DELUGE: Megan and Tim Parker stand in the water which inundated their family’s spud crops last week. Their father Bill Parker said the heavy rain caused irreversible damage.

Heavy rain has washed away most of a Colac district potato crop.

Yeodene’s Bill Parker suffered significant losses to his low-lying spud crop after last week’s deluge.

“We’ve got about 80 acres out the back and it’s nearly all gone,” Mr Parker said.

“There was about five-and-a-half inches of rain and the spuds were only up to about four inches at this time of year, so there just wasn’t enough cover for them,” he said.

Mr Parker said the flood damage was the worst he had seen in two decades.

“I haven’t seen it this bad in a long time, about 18 or 20 years ago it was pretty shocking but even then the spuds were probably a bit further along than they were this time,” he said.

Mr Parker praised Colac Otway Shire Council maintenance workers for clearing the dirt that washed over Colac-Lorne Road from his farm on Thursday.

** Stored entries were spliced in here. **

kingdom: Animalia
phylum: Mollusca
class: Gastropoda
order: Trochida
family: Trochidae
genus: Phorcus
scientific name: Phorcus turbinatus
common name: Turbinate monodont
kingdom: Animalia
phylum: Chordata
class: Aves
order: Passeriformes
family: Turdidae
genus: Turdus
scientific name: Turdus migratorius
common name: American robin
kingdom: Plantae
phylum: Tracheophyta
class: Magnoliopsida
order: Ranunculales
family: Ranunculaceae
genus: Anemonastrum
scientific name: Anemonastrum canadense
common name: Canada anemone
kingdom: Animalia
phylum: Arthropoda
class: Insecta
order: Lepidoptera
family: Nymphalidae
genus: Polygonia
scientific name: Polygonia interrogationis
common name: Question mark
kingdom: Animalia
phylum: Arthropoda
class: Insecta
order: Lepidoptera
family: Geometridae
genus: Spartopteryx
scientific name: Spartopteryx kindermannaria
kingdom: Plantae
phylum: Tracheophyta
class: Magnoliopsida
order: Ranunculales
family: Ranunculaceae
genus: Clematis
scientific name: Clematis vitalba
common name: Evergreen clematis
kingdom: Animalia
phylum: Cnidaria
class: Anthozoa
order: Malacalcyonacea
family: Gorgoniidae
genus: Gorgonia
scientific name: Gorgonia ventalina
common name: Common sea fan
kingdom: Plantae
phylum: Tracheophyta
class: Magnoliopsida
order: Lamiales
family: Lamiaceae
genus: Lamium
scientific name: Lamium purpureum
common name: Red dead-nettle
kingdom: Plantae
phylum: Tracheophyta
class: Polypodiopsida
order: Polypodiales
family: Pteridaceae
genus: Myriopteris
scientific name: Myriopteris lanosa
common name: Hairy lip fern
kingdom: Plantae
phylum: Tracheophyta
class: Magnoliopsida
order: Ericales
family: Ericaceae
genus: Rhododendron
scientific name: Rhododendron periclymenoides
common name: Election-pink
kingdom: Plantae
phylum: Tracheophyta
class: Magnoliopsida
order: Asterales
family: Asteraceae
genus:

“It just swept away so they had to get a street sweeper to clean it all up,” he said.

Mr Parker, who supplies spuds to biscuit and chip company Arnott’s, said much of his crop was beyond repair.

“I don’t think there’s a lot we can do about most of it since the rain has washed the soil away, and there could be another week of wet weather,” Mr Parker said.

“Right now I can’t get on to the paddocks because it’s too wet, so it’s hard to see what the actual damage is,” he said.

“The last few years we’ve been struggling to meet demands because it’s been so dry and now it’s flooded.

“I’d say farmers with any crops are in the same sort of position but dairy farmers should be okay.”

Mr Parker’s nephew Daniel Parker, who owns Yeoview Potatoes, said he hoped for dry weather after heavy rain affected his crop.

“There’s about 40 hectares with water, some parts have wash marks over it and some still has water laying on it,” Mr Parker said.

“There’s definitely going to be some losses but I won’t know for sure how much until it clears a bit.

“It’s fingers crossed for dry weather with some wind so the ground on the flat areas can dry up.”